Monday, October 04, 2010 (Bloomberg) – Oil may rise to the second-highest annual level on record next year on demand from China, India and Brazil, upsetting OPEC and threatening the nascent recovery in developed countries.
West Texas Intermediate crude, the U.S. benchmark grade, will average $85 in 2011, compared with $77.70 this year, according to the median of 23 analyst forecasts in a Bloomberg News survey, the highest price for any year except for $99.75 in 2008. Goldman Sachs Group Inc., which correctly predicted a year ago that oil would reach $85 a barrel by the end of 2009, said oil’s mean price will be $100 next year.
While China, India and Brazil need fuel to feed their growing economies, members of the Organization of Petroleum Exporting Countries say higher prices aren’t in the group’s interest and threaten the recovery. The International Monetary Fund’s No. 2 official, John Lipsky, said last week that the global economy’s “sluggishness will persist into 2011.”
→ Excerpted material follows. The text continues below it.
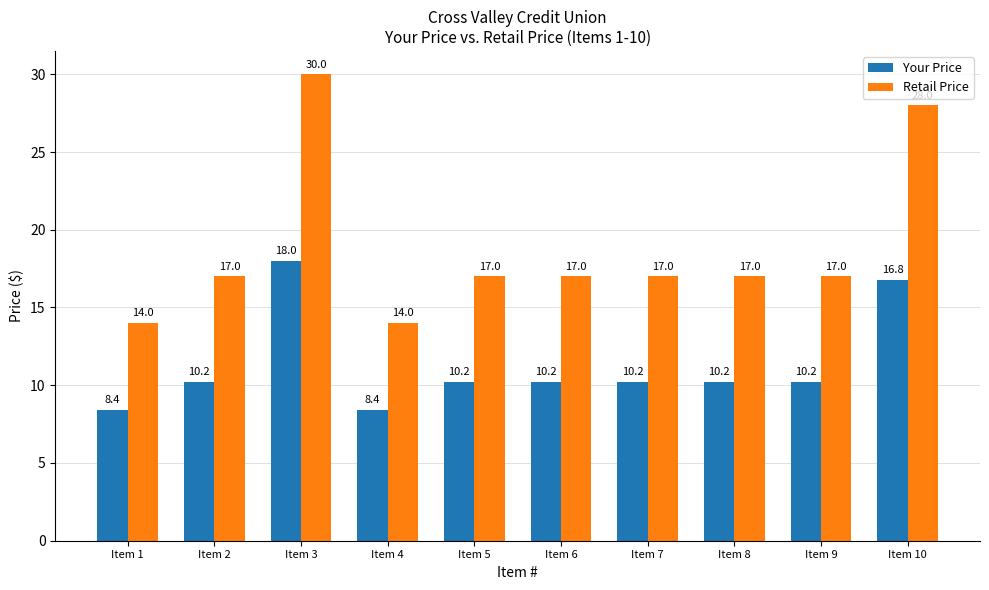

What value does the Your Price series have at Item 2?

10.2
“High oil prices have acted as the equivalent of a tax on consumers,” said Peter Beutel, president Cameron Hanover Inc., a trading-advisory company in New Canaan, Connecticut, who has followed the oil market for 30 years. “These artificially high prices lead to a lack of unity and cooperation among OPEC members.”
Dr. Pinna says:
The rise in the cost of energy will hurt those countries who are suffering in this depression. The U.S., in particular, with its huge cars and suburban life style, will lose the ability to pay workers and buy goods as its money goes to purchase energy.